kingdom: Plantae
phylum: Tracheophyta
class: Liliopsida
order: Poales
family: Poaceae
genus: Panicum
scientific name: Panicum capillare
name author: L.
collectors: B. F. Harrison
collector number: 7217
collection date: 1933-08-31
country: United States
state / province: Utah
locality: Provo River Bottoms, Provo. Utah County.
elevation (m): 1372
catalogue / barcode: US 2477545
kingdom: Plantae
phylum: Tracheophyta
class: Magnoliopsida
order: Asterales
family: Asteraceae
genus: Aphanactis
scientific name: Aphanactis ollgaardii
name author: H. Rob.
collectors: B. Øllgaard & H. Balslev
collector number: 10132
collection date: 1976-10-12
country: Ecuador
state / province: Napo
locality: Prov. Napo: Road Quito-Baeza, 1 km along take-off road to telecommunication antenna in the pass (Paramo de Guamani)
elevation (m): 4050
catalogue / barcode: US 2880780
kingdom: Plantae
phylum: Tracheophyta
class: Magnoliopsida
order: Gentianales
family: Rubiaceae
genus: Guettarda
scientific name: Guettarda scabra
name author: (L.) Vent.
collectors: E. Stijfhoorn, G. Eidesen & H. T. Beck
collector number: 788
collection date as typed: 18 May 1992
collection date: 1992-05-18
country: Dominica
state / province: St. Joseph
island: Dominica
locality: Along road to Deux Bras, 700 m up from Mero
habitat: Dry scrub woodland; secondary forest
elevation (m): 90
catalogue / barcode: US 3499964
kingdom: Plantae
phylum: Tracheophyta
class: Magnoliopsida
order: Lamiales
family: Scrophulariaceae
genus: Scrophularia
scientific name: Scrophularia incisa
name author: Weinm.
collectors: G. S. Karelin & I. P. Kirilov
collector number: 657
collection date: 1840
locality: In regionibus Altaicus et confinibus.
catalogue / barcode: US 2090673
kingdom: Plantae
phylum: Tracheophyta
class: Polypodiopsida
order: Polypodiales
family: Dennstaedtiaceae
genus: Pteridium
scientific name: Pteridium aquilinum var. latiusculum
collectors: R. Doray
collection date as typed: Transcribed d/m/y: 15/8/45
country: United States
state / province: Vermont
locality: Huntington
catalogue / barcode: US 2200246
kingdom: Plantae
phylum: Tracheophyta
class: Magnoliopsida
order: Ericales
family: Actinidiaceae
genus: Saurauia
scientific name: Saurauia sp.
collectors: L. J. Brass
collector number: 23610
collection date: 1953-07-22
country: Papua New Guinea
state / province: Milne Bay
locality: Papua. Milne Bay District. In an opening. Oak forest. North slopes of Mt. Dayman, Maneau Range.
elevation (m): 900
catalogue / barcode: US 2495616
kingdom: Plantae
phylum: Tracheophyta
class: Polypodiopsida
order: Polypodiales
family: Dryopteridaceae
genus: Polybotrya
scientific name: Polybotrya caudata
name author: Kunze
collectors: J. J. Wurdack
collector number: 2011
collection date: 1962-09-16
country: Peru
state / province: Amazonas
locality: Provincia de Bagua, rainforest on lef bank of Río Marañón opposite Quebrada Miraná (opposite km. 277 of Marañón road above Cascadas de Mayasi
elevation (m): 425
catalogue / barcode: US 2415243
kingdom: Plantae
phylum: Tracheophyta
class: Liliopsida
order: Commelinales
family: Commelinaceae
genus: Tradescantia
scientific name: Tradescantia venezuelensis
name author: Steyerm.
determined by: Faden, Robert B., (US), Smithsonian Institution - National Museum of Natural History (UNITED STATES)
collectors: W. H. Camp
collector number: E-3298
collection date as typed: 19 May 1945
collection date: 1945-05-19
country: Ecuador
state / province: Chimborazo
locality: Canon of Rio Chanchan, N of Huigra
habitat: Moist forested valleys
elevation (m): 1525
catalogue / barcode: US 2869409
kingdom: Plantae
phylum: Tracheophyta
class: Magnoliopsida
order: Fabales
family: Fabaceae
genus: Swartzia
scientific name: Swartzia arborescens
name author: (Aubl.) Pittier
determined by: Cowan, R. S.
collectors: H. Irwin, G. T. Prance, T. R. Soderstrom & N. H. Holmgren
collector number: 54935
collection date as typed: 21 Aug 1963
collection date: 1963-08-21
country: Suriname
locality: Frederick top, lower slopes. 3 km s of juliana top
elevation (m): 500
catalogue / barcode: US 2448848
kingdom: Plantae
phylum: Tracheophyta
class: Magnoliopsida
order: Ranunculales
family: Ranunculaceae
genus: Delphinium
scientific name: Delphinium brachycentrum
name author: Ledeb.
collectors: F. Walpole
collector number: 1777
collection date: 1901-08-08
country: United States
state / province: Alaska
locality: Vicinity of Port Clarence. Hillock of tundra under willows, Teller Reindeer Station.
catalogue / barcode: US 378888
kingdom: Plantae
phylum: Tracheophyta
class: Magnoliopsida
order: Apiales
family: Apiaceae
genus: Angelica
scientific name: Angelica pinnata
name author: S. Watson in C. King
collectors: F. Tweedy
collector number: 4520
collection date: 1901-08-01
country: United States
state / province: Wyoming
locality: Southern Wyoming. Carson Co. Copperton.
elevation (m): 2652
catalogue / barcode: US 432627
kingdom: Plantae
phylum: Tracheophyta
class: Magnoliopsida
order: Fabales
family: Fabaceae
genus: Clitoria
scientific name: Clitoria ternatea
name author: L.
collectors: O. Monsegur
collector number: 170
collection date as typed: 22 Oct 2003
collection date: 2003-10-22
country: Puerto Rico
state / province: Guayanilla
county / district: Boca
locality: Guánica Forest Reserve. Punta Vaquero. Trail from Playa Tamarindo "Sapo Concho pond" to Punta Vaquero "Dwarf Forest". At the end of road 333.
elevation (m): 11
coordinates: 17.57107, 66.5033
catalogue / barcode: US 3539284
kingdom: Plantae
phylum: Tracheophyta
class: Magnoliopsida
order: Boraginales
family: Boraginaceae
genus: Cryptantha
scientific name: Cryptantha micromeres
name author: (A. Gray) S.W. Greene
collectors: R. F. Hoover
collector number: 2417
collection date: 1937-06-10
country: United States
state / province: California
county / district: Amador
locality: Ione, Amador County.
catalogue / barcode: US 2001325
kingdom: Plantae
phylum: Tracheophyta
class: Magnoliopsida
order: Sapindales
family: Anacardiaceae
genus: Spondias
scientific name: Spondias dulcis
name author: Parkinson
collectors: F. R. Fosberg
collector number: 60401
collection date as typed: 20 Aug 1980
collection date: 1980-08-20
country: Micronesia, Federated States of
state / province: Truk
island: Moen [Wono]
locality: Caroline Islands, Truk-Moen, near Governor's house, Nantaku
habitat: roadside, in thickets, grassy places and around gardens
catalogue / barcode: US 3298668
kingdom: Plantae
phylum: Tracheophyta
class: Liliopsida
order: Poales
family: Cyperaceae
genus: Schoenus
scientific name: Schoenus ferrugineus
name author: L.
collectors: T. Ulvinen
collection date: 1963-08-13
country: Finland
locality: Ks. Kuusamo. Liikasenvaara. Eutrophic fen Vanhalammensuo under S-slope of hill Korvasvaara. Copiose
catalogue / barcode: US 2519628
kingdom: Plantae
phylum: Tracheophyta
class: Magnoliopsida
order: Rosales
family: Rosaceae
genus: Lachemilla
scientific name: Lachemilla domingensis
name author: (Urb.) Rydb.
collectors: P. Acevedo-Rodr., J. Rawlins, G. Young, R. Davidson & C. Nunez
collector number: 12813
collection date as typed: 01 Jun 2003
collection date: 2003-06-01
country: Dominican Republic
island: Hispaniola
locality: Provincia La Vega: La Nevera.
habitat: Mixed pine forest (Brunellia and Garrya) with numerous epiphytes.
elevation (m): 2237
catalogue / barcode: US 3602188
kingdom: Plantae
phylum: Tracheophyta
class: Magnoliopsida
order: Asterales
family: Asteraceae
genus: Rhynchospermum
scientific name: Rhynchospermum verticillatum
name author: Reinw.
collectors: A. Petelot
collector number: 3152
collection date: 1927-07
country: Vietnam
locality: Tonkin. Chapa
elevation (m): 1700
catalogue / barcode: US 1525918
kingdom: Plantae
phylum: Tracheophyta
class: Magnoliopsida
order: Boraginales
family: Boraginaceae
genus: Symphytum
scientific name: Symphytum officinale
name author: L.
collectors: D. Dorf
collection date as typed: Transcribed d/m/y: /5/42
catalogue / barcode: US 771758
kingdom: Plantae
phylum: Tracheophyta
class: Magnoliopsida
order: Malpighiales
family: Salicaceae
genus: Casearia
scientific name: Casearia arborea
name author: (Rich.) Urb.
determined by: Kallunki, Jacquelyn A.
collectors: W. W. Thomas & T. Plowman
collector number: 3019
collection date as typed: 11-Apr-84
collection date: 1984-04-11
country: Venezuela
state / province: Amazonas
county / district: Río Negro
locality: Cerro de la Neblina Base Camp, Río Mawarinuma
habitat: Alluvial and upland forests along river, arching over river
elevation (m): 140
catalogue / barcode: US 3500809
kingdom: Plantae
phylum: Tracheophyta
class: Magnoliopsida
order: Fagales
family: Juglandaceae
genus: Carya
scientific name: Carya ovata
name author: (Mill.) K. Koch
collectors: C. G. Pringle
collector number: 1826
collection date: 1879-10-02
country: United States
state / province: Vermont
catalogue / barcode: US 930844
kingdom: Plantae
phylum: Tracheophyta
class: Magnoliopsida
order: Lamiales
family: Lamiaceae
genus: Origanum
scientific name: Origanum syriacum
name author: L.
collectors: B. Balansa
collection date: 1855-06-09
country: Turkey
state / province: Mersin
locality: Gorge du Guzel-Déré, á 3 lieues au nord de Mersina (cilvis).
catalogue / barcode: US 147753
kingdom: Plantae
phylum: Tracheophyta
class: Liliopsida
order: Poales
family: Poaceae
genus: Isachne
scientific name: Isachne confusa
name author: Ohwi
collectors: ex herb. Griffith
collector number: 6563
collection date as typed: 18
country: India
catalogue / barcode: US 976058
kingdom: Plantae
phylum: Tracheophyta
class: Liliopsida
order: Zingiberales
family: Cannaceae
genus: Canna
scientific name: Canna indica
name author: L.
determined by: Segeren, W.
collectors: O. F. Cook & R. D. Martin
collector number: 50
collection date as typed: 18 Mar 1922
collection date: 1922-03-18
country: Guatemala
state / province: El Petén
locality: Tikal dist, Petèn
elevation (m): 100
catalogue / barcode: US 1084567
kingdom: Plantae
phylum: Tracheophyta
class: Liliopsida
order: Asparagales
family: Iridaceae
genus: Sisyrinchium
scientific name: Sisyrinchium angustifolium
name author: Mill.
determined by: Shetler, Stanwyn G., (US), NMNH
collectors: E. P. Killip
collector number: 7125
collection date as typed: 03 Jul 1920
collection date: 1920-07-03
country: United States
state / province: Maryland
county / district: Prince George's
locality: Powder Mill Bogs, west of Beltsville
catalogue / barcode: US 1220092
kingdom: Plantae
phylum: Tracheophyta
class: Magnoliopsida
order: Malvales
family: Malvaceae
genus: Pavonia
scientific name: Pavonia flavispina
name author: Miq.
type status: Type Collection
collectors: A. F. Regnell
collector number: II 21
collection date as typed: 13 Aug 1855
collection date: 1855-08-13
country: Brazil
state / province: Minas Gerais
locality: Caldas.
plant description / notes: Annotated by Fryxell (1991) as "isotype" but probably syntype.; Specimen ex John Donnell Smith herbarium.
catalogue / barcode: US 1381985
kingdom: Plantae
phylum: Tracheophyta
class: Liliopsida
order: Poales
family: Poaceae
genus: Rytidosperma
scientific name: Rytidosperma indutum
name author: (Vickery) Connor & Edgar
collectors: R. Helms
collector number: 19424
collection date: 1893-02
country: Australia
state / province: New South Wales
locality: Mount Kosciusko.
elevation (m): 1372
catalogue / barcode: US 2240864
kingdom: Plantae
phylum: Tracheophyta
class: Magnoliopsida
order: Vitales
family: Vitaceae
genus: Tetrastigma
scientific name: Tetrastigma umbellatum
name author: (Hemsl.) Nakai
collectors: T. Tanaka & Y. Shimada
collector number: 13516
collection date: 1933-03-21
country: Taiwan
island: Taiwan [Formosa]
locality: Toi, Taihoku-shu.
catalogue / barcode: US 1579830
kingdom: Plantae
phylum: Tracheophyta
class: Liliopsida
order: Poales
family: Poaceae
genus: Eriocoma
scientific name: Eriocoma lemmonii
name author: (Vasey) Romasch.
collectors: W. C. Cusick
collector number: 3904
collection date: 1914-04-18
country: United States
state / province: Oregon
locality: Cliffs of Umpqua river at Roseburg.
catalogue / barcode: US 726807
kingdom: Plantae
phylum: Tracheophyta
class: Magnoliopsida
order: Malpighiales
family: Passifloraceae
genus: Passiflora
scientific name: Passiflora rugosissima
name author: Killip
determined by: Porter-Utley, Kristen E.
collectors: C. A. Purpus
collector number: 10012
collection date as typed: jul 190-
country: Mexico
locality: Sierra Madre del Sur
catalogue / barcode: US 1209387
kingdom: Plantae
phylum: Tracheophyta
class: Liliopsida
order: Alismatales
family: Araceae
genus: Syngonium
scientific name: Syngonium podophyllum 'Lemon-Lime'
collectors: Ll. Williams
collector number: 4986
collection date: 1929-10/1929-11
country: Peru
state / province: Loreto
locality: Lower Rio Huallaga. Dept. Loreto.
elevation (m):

> _WHAT THE EXERCISE ASKS_:
Edit the entries from the first line up to and including the line with "state / province: Napo", changing "collector number" to "collection number" and leaving everything else the same. Give only those lines.

> _THE COMPLETED TASK_:
kingdom: Plantae
phylum: Tracheophyta
class: Liliopsida
order: Poales
family: Poaceae
genus: Panicum
scientific name: Panicum capillare
name author: L.
collectors: B. F. Harrison
collection number: 7217
collection date: 1933-08-31
country: United States
state / province: Utah
locality: Provo River Bottoms, Provo. Utah County.
elevation (m): 1372
catalogue / barcode: US 2477545
kingdom: Plantae
phylum: Tracheophyta
class: Magnoliopsida
order: Asterales
family: Asteraceae
genus: Aphanactis
scientific name: Aphanactis ollgaardii
name author: H. Rob.
collectors: B. Øllgaard & H. Balslev
collection number: 10132
collection date: 1976-10-12
country: Ecuador
state / province: Napo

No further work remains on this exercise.